Has new evidence on in-flight safety come to light? It has not. Instead, in a statement, the FAA attributes its regulations review to “intensely interested” consumer feedback. In other words, it gave in to pressure from pushy passengers. This debate is clearly short on hard, scientific evidence, so allow me to present my own anecdotal findings; these show a strong correlation between frequent flyer types (politicians, CEOs, Alec Baldwin – who was kicked off a flight for using his mobile phone) and people with an inflated sense of their own importance (politicians, CEOs, Alec Baldwin).
Those who oppose the ban call it arbitrary, and they do have a point. Vague claims of “electromagnetic interference” from airlines and the aviation authorities do sound suspiciously like a rejected Star Trek sub-plot, and those sturdy Boeing 747s seem unlikely to drop out of the sky just because an aisle seat passenger in row F sends a verboten text message. The FAA and the CAA have cited examples of aircraft navigation errors coinciding with the use of electronic devices, but neither body has yet offered evidence of a direct, causal link.
Still, the blanket ban isn’t in place because all electronic devices pose a grave threat to safety; it’s in place because some electronic device may pose a grave threat to safety – and that’s justification enough. The only truly safe alternative would be to individually test each new device for aircraft use – a costly measure that’s all but impossible for cabin crew to enforce. We’re all incredibly busy, extremely important people, of course, but is a few minutes of gadget-free peace in exchange for safer travel really such an insufferable imposition?
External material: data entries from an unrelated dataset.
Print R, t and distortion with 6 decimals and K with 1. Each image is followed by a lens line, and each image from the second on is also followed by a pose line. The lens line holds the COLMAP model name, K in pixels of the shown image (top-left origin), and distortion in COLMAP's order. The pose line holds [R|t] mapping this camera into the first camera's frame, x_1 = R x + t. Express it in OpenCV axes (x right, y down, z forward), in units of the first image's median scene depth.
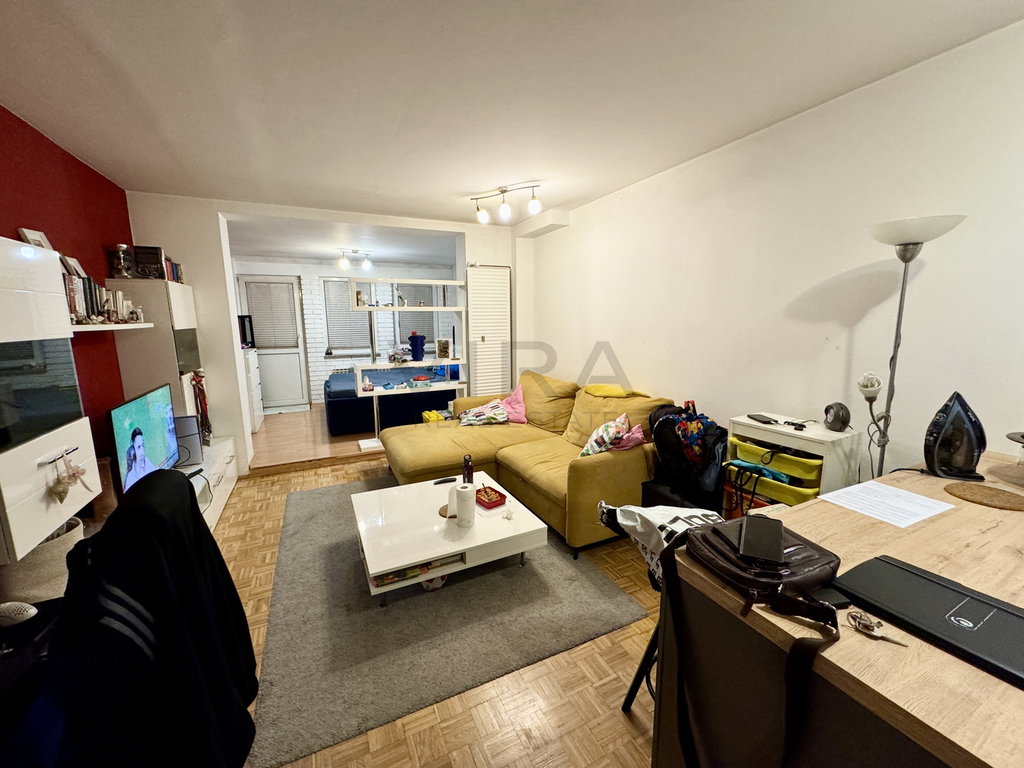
lens RADIAL K [[407.6, 0, 512.0], [0, 407.6, 384.7], [0, 0, 1]] dist [-0.003497, 0.000166]
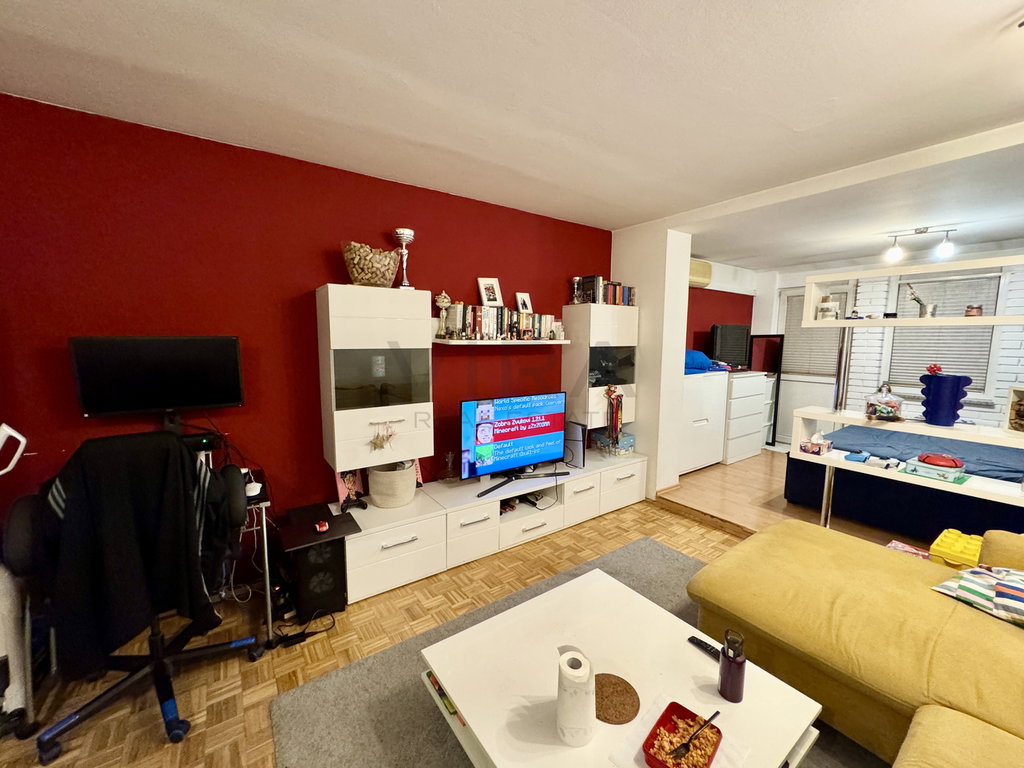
lens RADIAL K [[407.6, 0, 507.9], [0, 407.6, 384.5], [0, 0, 1]] dist [-0.003497, 0.000166]
pose [[0.159653, 0.120335, -0.979811, 0.198083], [-0.166645, 0.981584, 0.093399, -0.077313], [0.973006, 0.148369, 0.176766, 0.459821]]
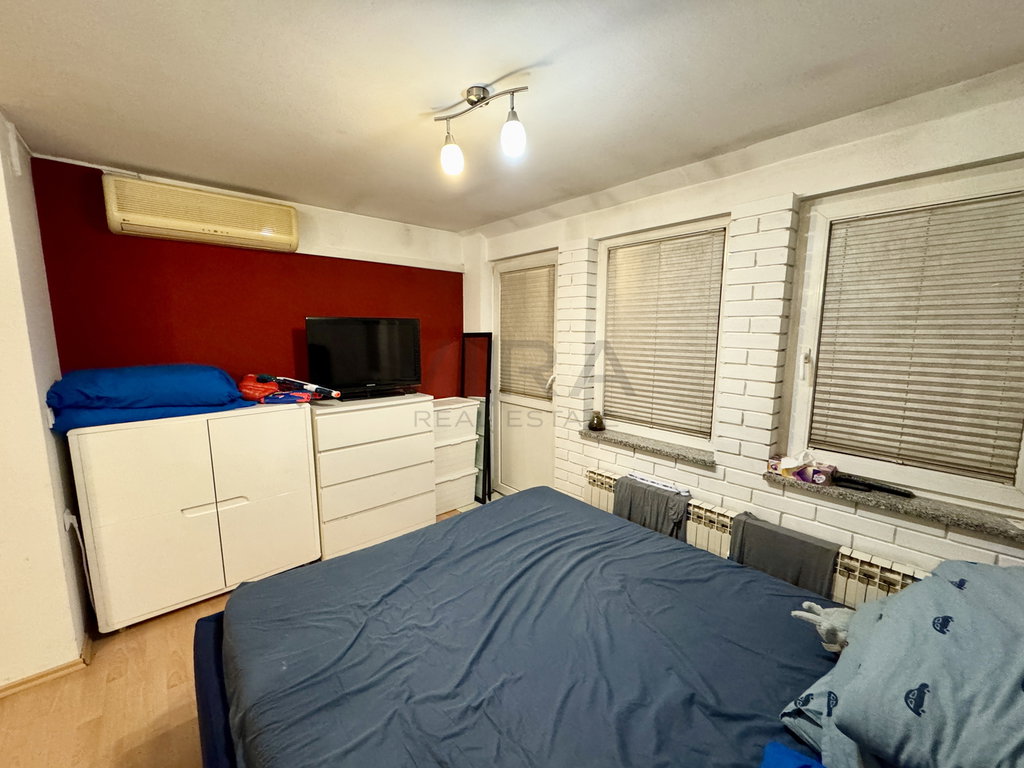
lens RADIAL K [[407.6, 0, 507.8], [0, 407.6, 384.6], [0, 0, 1]] dist [-0.003497, 0.000166]
pose [[0.271578, 0.136662, -0.952664, -0.150673], [-0.160000, 0.982503, 0.095331, -0.248280], [0.949023, 0.126537, 0.288692, 1.370126]]
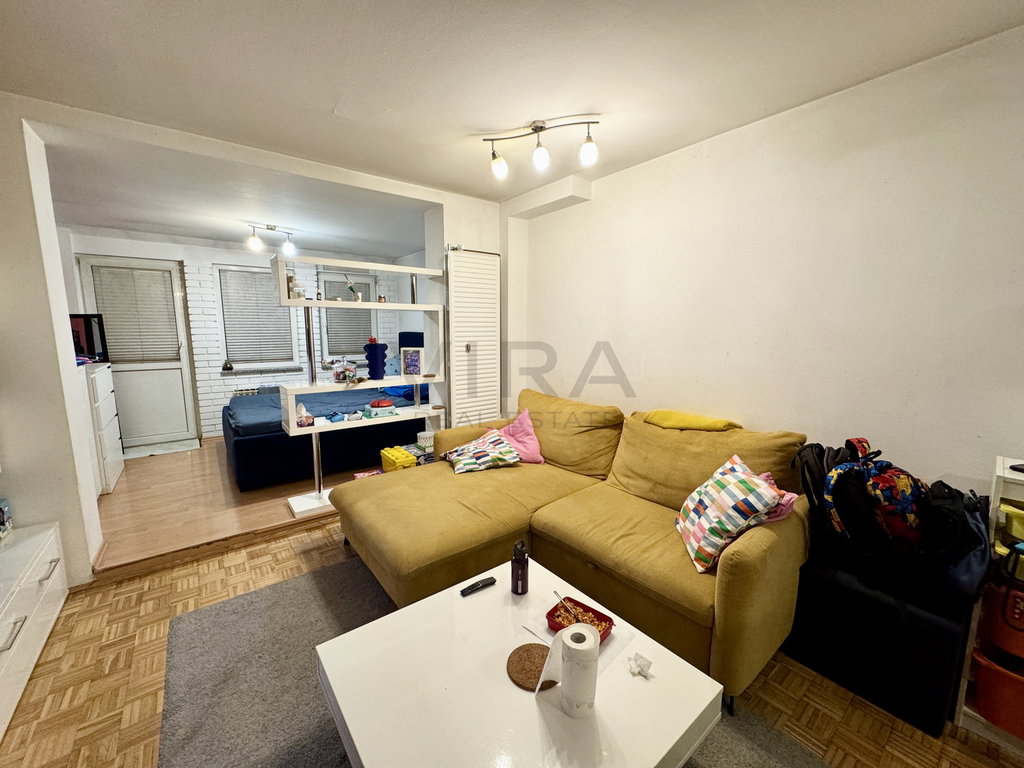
lens RADIAL K [[407.6, 0, 511.7], [0, 407.6, 384.5], [0, 0, 1]] dist [-0.003497, 0.000166]
pose [[0.977581, -0.019888, 0.209618, -0.178000], [0.024808, 0.999474, -0.020866, -0.034029], [-0.209093, 0.025598, 0.977561, 0.302960]]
These points are soon to be lost amid the din of message-alert tones. No matter. Perhaps the greatest public good the ban offered was, in any case, dependent on passengers continuing to believe themselves at the mercy of the petty whims of despotic cabin crew. Now that the culture of consumer entitlement has spread into all sorts of inappropriate contexts, arbitrary rules are a useful reminder that the customer isn’t always right – not when the “customer” is also a “passenger”; one of several, in fact, who’ve all paid for experts to ensure their safety. Say what you like about the Ryanair experience, at least they treat passengers with the indifference we so clearly deserve.